American inventor and yachtsman

Caldwell Hart Colt (November 24, 1858 – January 21, 1894) was an American inventor and yachtsman.

==Biography==
Caldwell Hart Colt was born in Hartford, Connecticut, the son of Samuel Colt, founder of Colt's Patent Fire-Arms Manufacturing Company (now known as Colt's Manufacturing Company) and Elizabeth Jarvis Colt. Caldwell Colt attended Yale University and was known later in life for being a yachtsman.

He served as vice-commodore of the New York Yacht Club in 1888 and commodore of the Larchmont Yacht Club from 1892–1893. He was the owner of the schooner yacht Dauntless and sloop Wizard. The New York pilot-boat Caldwell H. Colt was named in honor of Colt.

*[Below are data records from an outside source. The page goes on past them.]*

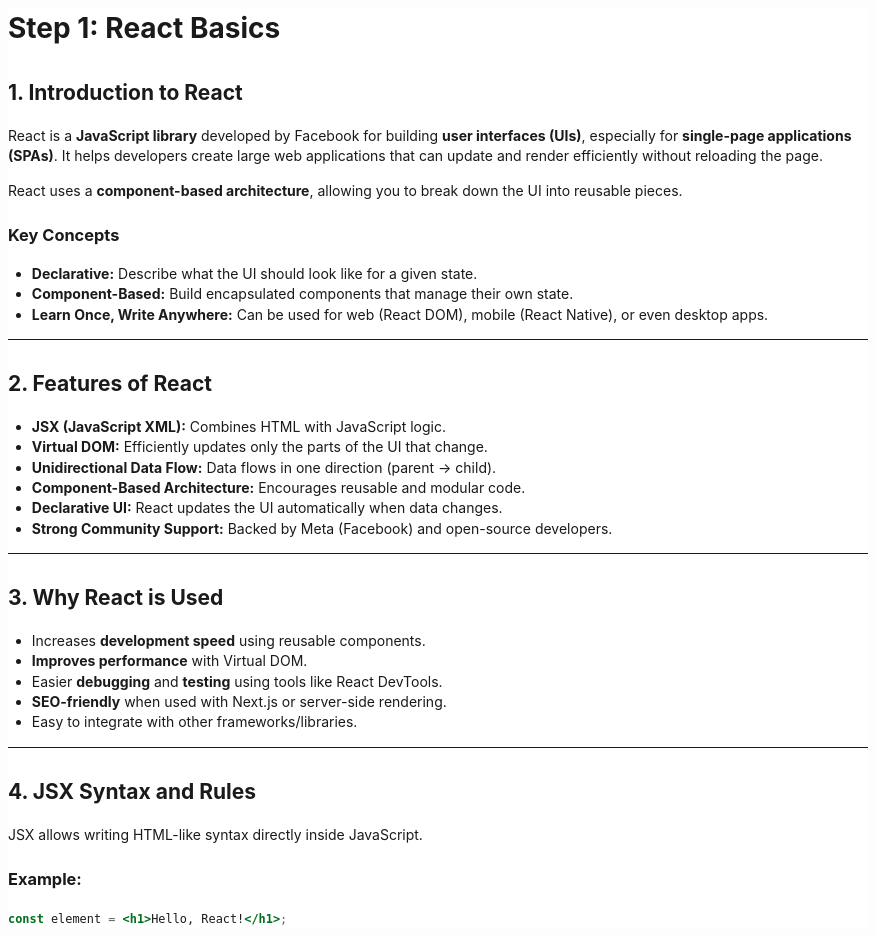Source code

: # Step 1: React Basics

## 1. Introduction to React

React is a **JavaScript library** developed by Facebook for building **user interfaces (UIs)**, especially for **single-page applications (SPAs)**. It helps developers create large web applications that can update and render efficiently without reloading the page.

React uses a **component-based architecture**, allowing you to break down the UI into reusable pieces.

### Key Concepts

- **Declarative:** Describe what the UI should look like for a given state.
- **Component-Based:** Build encapsulated components that manage their own state.
- **Learn Once, Write Anywhere:** Can be used for web (React DOM), mobile (React Native), or even desktop apps.

---

## 2. Features of React

- **JSX (JavaScript XML):** Combines HTML with JavaScript logic.
- **Virtual DOM:** Efficiently updates only the parts of the UI that change.
- **Unidirectional Data Flow:** Data flows in one direction (parent → child).
- **Component-Based Architecture:** Encourages reusable and modular code.
- **Declarative UI:** React updates the UI automatically when data changes.
- **Strong Community Support:** Backed by Meta (Facebook) and open-source developers.

---

## 3. Why React is Used

- Increases **development speed** using reusable components.
- **Improves performance** with Virtual DOM.
- Easier **debugging** and **testing** using tools like React DevTools.
- **SEO-friendly** when used with Next.js or server-side rendering.
- Easy to integrate with other frameworks/libraries.

---

## 4. JSX Syntax and Rules

JSX allows writing HTML-like syntax directly inside JavaScript.

### Example:

```jsx
const element = <h1>Hello, React!</h1>;
```
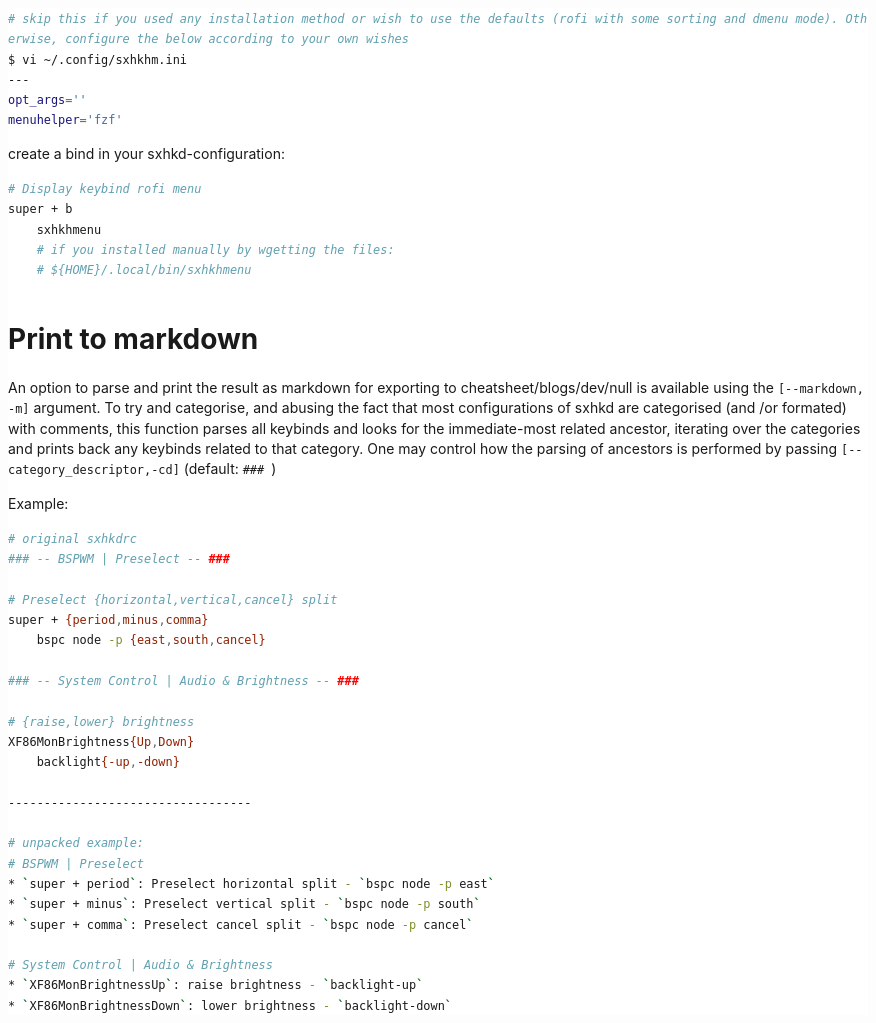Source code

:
 ```sh
# skip this if you used any installation method or wish to use the defaults (rofi with some sorting and dmenu mode). Otherwise, configure the below according to your own wishes
$ vi ~/.config/sxhkhm.ini
---
opt_args=''
menuhelper='fzf'
```

create a bind in your sxhkd-configuration:
```sh
# Display keybind rofi menu
super + b
    sxhkhmenu
    # if you installed manually by wgetting the files:
    # ${HOME}/.local/bin/sxhkhmenu
```

# Print to markdown
An option to parse and print the result as markdown for exporting to cheatsheet/blogs/dev/null is available using the `[--markdown,-m]` argument. To try and categorise, and abusing the fact that most configurations of sxhkd are categorised (and /or formated) with comments, this function parses all keybinds and looks for the immediate-most related ancestor, iterating over the categories and prints back any keybinds related to that category. One may control how the parsing of ancestors is performed by passing `[--category_descriptor,-cd]` (default: `### `)

Example:
```sh
# original sxhkdrc
### -- BSPWM | Preselect -- ###

# Preselect {horizontal,vertical,cancel} split
super + {period,minus,comma}
    bspc node -p {east,south,cancel}

### -- System Control | Audio & Brightness -- ###

# {raise,lower} brightness
XF86MonBrightness{Up,Down}
    backlight{-up,-down}

----------------------------------

# unpacked example:
# BSPWM | Preselect
* `super + period`: Preselect horizontal split - `bspc node -p east`
* `super + minus`: Preselect vertical split - `bspc node -p south`
* `super + comma`: Preselect cancel split - `bspc node -p cancel`

# System Control | Audio & Brightness
* `XF86MonBrightnessUp`: raise brightness - `backlight-up`
* `XF86MonBrightnessDown`: lower brightness - `backlight-down`
```
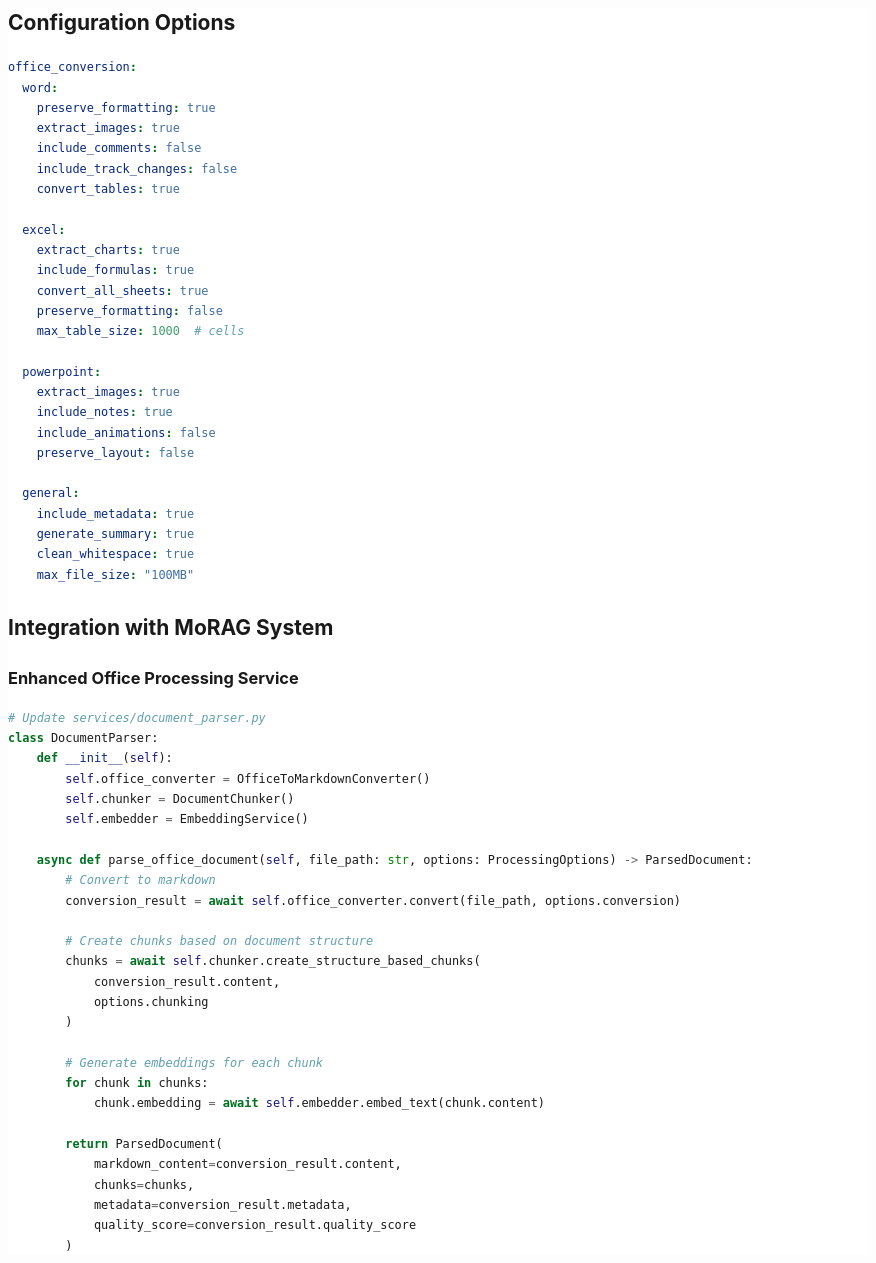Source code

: ## Configuration Options
```yaml
office_conversion:
  word:
    preserve_formatting: true
    extract_images: true
    include_comments: false
    include_track_changes: false
    convert_tables: true
    
  excel:
    extract_charts: true
    include_formulas: true
    convert_all_sheets: true
    preserve_formatting: false
    max_table_size: 1000  # cells
    
  powerpoint:
    extract_images: true
    include_notes: true
    include_animations: false
    preserve_layout: false
    
  general:
    include_metadata: true
    generate_summary: true
    clean_whitespace: true
    max_file_size: "100MB"
```

## Integration with MoRAG System

### Enhanced Office Processing Service
```python
# Update services/document_parser.py
class DocumentParser:
    def __init__(self):
        self.office_converter = OfficeToMarkdownConverter()
        self.chunker = DocumentChunker()
        self.embedder = EmbeddingService()
    
    async def parse_office_document(self, file_path: str, options: ProcessingOptions) -> ParsedDocument:
        # Convert to markdown
        conversion_result = await self.office_converter.convert(file_path, options.conversion)
        
        # Create chunks based on document structure
        chunks = await self.chunker.create_structure_based_chunks(
            conversion_result.content,
            options.chunking
        )
        
        # Generate embeddings for each chunk
        for chunk in chunks:
            chunk.embedding = await self.embedder.embed_text(chunk.content)
        
        return ParsedDocument(
            markdown_content=conversion_result.content,
            chunks=chunks,
            metadata=conversion_result.metadata,
            quality_score=conversion_result.quality_score
        )
```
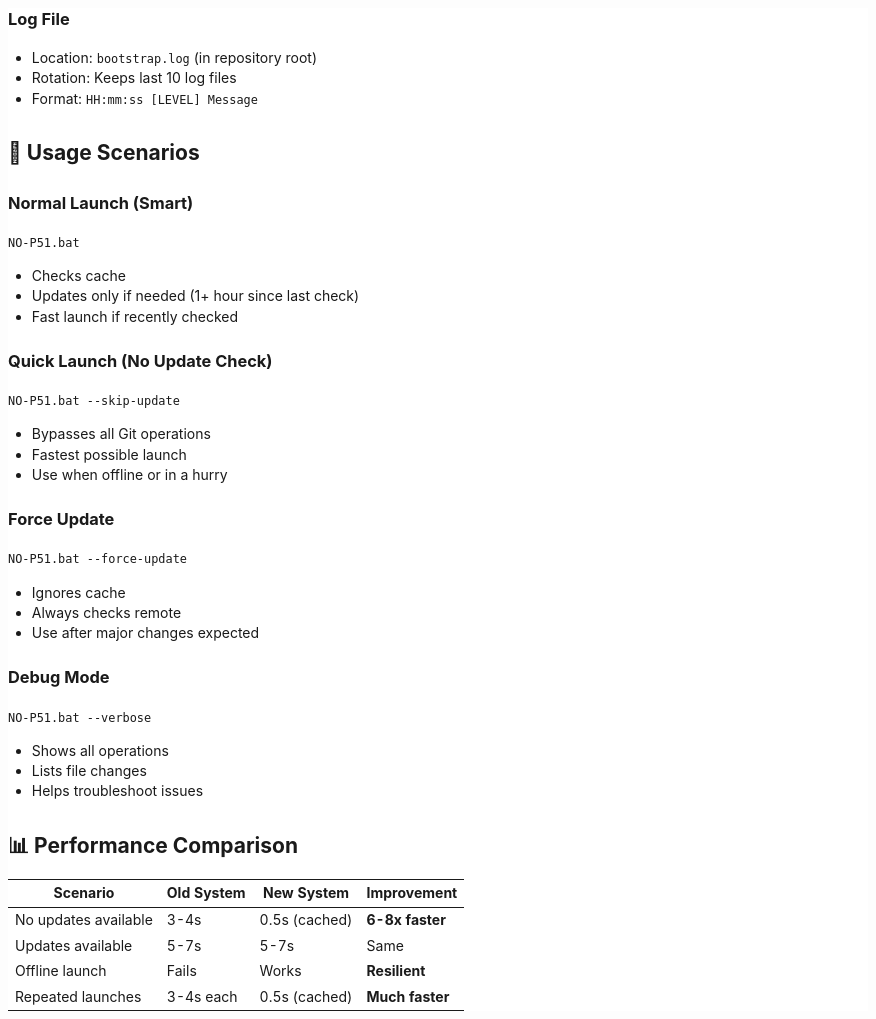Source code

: ### Log File

- Location: `bootstrap.log` (in repository root)
- Rotation: Keeps last 10 log files
- Format: `HH:mm:ss [LEVEL] Message`

## 🎯 Usage Scenarios

### Normal Launch (Smart)
```batch
NO-P51.bat
```
- Checks cache
- Updates only if needed (1+ hour since last check)
- Fast launch if recently checked

### Quick Launch (No Update Check)
```batch
NO-P51.bat --skip-update
```
- Bypasses all Git operations
- Fastest possible launch
- Use when offline or in a hurry

### Force Update
```batch
NO-P51.bat --force-update
```
- Ignores cache
- Always checks remote
- Use after major changes expected

### Debug Mode
```batch
NO-P51.bat --verbose
```
- Shows all operations
- Lists file changes
- Helps troubleshoot issues

## 📊 Performance Comparison

| Scenario | Old System | New System | Improvement |
|----------|-----------|------------|-------------|
| No updates available | 3-4s | 0.5s (cached) | **6-8x faster** |
| Updates available | 5-7s | 5-7s | Same |
| Offline launch | Fails | Works | **Resilient** |
| Repeated launches | 3-4s each | 0.5s (cached) | **Much faster** |
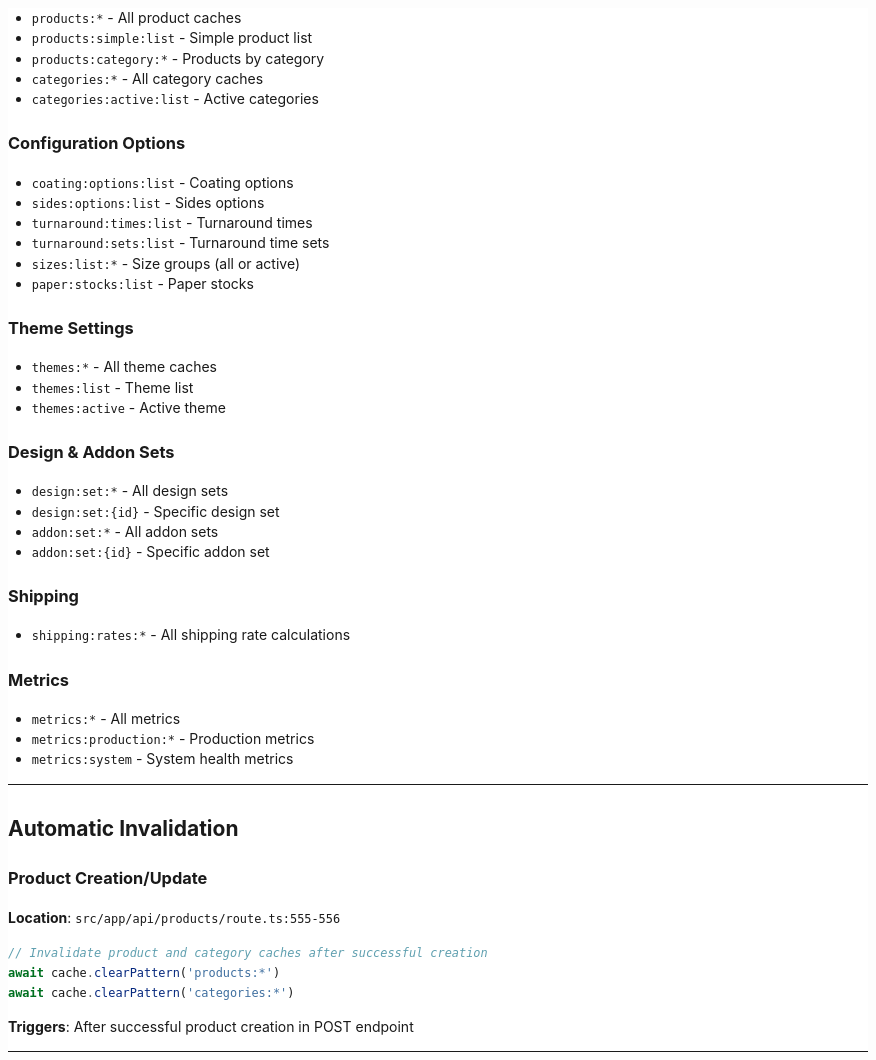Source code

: - `products:*` - All product caches
- `products:simple:list` - Simple product list
- `products:category:*` - Products by category
- `categories:*` - All category caches
- `categories:active:list` - Active categories

### Configuration Options

- `coating:options:list` - Coating options
- `sides:options:list` - Sides options
- `turnaround:times:list` - Turnaround times
- `turnaround:sets:list` - Turnaround time sets
- `sizes:list:*` - Size groups (all or active)
- `paper:stocks:list` - Paper stocks

### Theme Settings

- `themes:*` - All theme caches
- `themes:list` - Theme list
- `themes:active` - Active theme

### Design & Addon Sets

- `design:set:*` - All design sets
- `design:set:{id}` - Specific design set
- `addon:set:*` - All addon sets
- `addon:set:{id}` - Specific addon set

### Shipping

- `shipping:rates:*` - All shipping rate calculations

### Metrics

- `metrics:*` - All metrics
- `metrics:production:*` - Production metrics
- `metrics:system` - System health metrics

---

## Automatic Invalidation

### Product Creation/Update

**Location**: `src/app/api/products/route.ts:555-556`

```typescript
// Invalidate product and category caches after successful creation
await cache.clearPattern('products:*')
await cache.clearPattern('categories:*')
```

**Triggers**: After successful product creation in POST endpoint

---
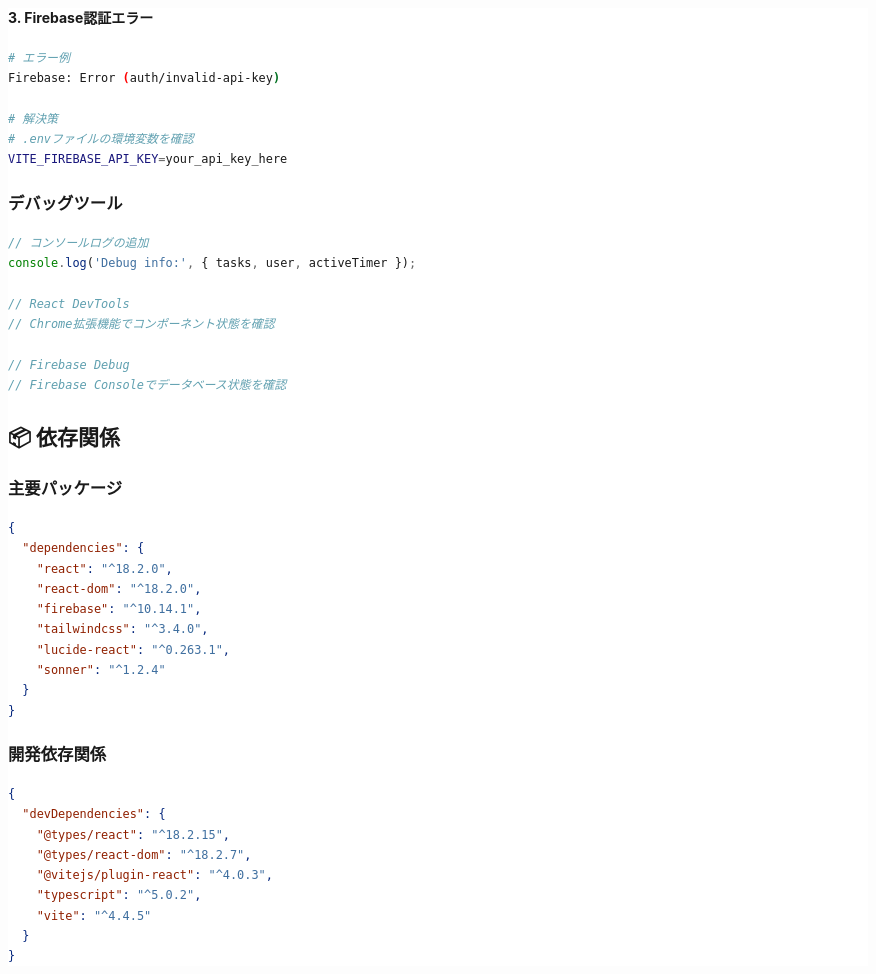 #### 3. Firebase認証エラー
```bash
# エラー例
Firebase: Error (auth/invalid-api-key)

# 解決策
# .envファイルの環境変数を確認
VITE_FIREBASE_API_KEY=your_api_key_here
```

### デバッグツール
```typescript
// コンソールログの追加
console.log('Debug info:', { tasks, user, activeTimer });

// React DevTools
// Chrome拡張機能でコンポーネント状態を確認

// Firebase Debug
// Firebase Consoleでデータベース状態を確認
```

## 📦 依存関係

### 主要パッケージ
```json
{
  "dependencies": {
    "react": "^18.2.0",
    "react-dom": "^18.2.0",
    "firebase": "^10.14.1",
    "tailwindcss": "^3.4.0",
    "lucide-react": "^0.263.1",
    "sonner": "^1.2.4"
  }
}
```

### 開発依存関係
```json
{
  "devDependencies": {
    "@types/react": "^18.2.15",
    "@types/react-dom": "^18.2.7",
    "@vitejs/plugin-react": "^4.0.3",
    "typescript": "^5.0.2",
    "vite": "^4.4.5"
  }
}
```
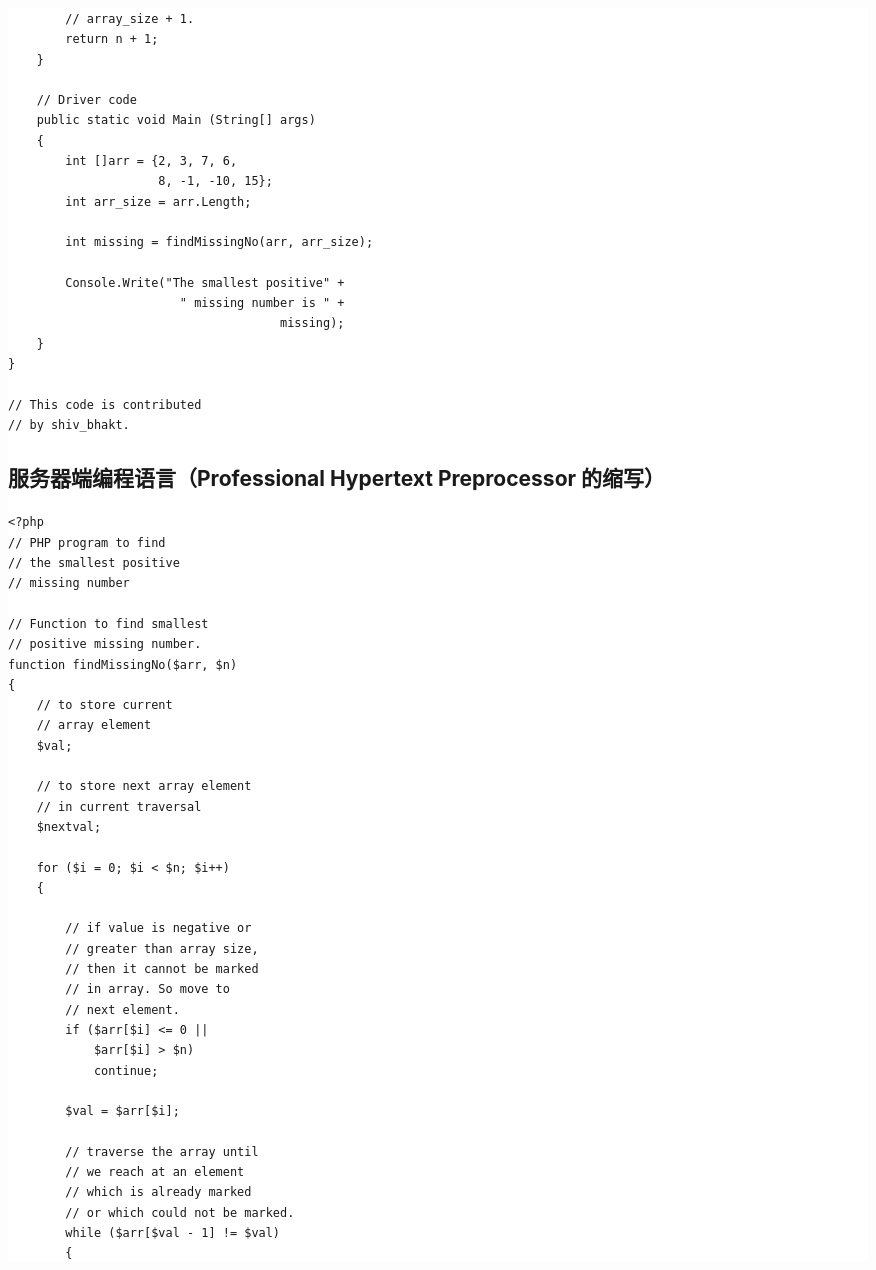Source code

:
 ```
        // array_size + 1.
        return n + 1;
    }

    // Driver code
    public static void Main (String[] args)
    {
        int []arr = {2, 3, 7, 6,
                     8, -1, -10, 15};
        int arr_size = arr.Length;

        int missing = findMissingNo(arr, arr_size);

        Console.Write("The smallest positive" +
                        " missing number is " +
                                      missing);
    }
}

// This code is contributed
// by shiv_bhakt.
```

## 服务器端编程语言（Professional Hypertext Preprocessor 的缩写）

```
<?php
// PHP program to find
// the smallest positive
// missing number

// Function to find smallest
// positive missing number.
function findMissingNo($arr, $n)
{
    // to store current
    // array element
    $val;

    // to store next array element
    // in current traversal
    $nextval;

    for ($i = 0; $i < $n; $i++)
    {

        // if value is negative or
        // greater than array size,
        // then it cannot be marked
        // in array. So move to
        // next element.
        if ($arr[$i] <= 0 ||
            $arr[$i] > $n)
            continue;

        $val = $arr[$i];

        // traverse the array until
        // we reach at an element
        // which is already marked
        // or which could not be marked.
        while ($arr[$val - 1] != $val)
        {
```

Following in his father's footsteps as a gunmaker, in 1879 he designed the Colt double barrel rifle. This rifle was chambered in .45-70 Government and is one of the rarest Colt firearms that was ever made.

==Death==
Colt died of heart failure in Punta Gorda, Florida on January 21, 1894. His mother had a parish house built near Armsmear in his name opposite the Church of the Good Shepherd. The building was designed by Edward Tuckerman Potter who designed the earlier church on the site. The Church of the Good Shepherd and Parish House is listed in the National Register of Historic Places. She also renamed St. James Episcopal Church to Church of the Good Shepherd and bought a Tiffany stained glass window that is still there today in memory of her son.